[GIVEN PASSAGE]
Why would the reviewer used cheap Vivitar lens? DP doesn't even review this lens. This review is a blatant bashing of Sony which is against the forum rules!

http://www.dpreview.com/articles/6018399843/using-third-party-lenses-on-the-sony-a7-a7r

Why did you start this discussion with such a wrong statement. This Vivitar is regarded as an excellent lens. It specs out very well considering how wide it is, and it's built solid as a rock! Or do you believe that Vivitars are somehow not as good as Canon FD lenses, perhaps? Not always the case, especially with Vivitar Series 1 lenses.

Your first statement being in error, jeopardizes this entire thread.

Please Google:

"Lens Review Pentax Forum Vivitar 17mm F3.5 MC Wide-Angle"

captura Forum Pro • Posts: 23,897
Re: What a bias A7/r review using third party lens!

Astrophotographer 10 wrote:

Well said.

Anyone interested in legacy len performance on A7/r should look at the Fred Miranda thread for it.

There are so many exceptional images. Its very impressive. I think its also a good way to evaluate quickly which legacy lenses are particularly suited to this camera - skill of the photographer who posted the image aside.. Certain lenses seem to routinely shine through in the images posted.

I don't recall Vivtar being one of those!

Greg

Good lens. Too many lies on this forum.

Here's the Pentax Forum's review of this Vivitar lens, but you need to google it because DPR won't accept their URL's !!??

Vivitar 17mm F3.5 MC Wide-Angle Pentax Forum review.

stevo23 Forum Pro • Posts: 15,617
Re: What a bias A7/r review using third party lens!

SonyA7r wrote:

Why would the reviewer used cheap Vivitar lens? DP doesn't even review this lens. This review is a blatant bashing of Sony which is against the forum rules!

http://www.dpreview.com/articles/6018399843/using-third-party-lenses-on-the-sony-a7-a7r

Here now, it's not as gloomy as all that. I think the reviewer was only using what he/she had on hand. I found it most helpful in it's tips on how to use the lenses and the settings to look out for. The ability to reach back and breathe new life into anything - even an old Vivitar - is exactly what this camera is all about.

And BTW - he used a very credible mish-mash of lenses, something which I see as quite close to reality.
[/GIVEN PASSAGE]
[PROVIDED DATA]
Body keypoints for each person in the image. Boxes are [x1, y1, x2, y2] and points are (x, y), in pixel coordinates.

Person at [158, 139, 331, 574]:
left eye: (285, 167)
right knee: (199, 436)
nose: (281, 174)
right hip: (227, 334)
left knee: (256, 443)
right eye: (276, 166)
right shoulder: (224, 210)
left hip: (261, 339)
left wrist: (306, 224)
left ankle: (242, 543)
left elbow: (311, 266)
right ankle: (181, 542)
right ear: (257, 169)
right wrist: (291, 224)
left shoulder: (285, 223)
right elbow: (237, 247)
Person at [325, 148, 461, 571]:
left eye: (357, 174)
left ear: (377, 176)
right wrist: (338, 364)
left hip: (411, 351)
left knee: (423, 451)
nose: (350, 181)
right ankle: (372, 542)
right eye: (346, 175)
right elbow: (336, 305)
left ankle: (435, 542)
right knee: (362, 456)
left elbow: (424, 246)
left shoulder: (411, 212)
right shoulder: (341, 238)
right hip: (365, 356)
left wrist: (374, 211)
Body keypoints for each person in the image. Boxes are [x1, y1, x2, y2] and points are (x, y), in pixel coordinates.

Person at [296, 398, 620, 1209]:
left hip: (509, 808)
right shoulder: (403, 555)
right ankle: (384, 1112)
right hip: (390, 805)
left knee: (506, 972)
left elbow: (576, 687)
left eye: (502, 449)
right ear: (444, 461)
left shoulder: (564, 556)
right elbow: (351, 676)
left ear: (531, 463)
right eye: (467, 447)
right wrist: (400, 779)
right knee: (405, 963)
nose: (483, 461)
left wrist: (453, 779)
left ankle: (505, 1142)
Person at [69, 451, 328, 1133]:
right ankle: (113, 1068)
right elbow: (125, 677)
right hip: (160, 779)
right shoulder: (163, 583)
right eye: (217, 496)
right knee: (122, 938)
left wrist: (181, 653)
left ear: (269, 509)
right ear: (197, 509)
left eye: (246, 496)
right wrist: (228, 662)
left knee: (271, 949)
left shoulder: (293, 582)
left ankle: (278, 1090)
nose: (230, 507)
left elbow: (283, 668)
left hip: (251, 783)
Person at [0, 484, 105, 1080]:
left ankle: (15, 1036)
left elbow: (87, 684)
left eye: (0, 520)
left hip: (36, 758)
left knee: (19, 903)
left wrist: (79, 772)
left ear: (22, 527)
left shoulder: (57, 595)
[/PROVIDED DATA]
[PROVIDED DATA]
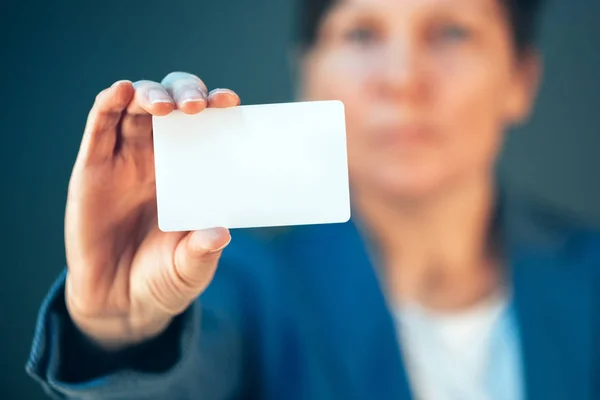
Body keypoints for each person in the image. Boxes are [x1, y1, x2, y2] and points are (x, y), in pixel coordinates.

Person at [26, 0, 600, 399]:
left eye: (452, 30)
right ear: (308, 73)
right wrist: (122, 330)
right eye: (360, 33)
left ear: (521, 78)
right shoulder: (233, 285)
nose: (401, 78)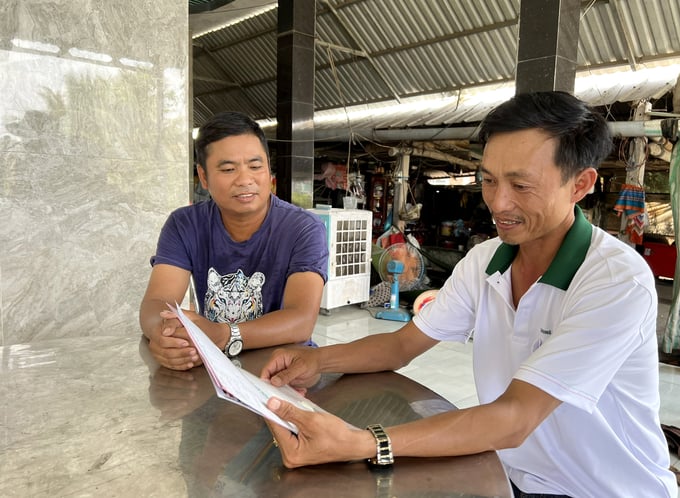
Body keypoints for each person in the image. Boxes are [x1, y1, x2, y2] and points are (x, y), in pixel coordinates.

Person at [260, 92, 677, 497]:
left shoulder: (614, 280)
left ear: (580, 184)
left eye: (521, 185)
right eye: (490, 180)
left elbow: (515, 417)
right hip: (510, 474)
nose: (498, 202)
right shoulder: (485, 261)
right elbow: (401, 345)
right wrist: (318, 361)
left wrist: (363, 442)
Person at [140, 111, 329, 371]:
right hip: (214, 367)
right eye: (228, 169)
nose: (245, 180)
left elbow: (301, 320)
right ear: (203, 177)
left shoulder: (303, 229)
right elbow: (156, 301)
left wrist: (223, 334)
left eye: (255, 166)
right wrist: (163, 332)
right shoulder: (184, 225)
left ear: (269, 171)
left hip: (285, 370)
[/PROVIDED DATA]
» **ASSIGNED TASK**
In the forum thread, what focal length and maximum aperture are given for the Vivitar wide-angle lens in the Pentax Forum review title?

» **ANSWER AREA**
17mm and F3.5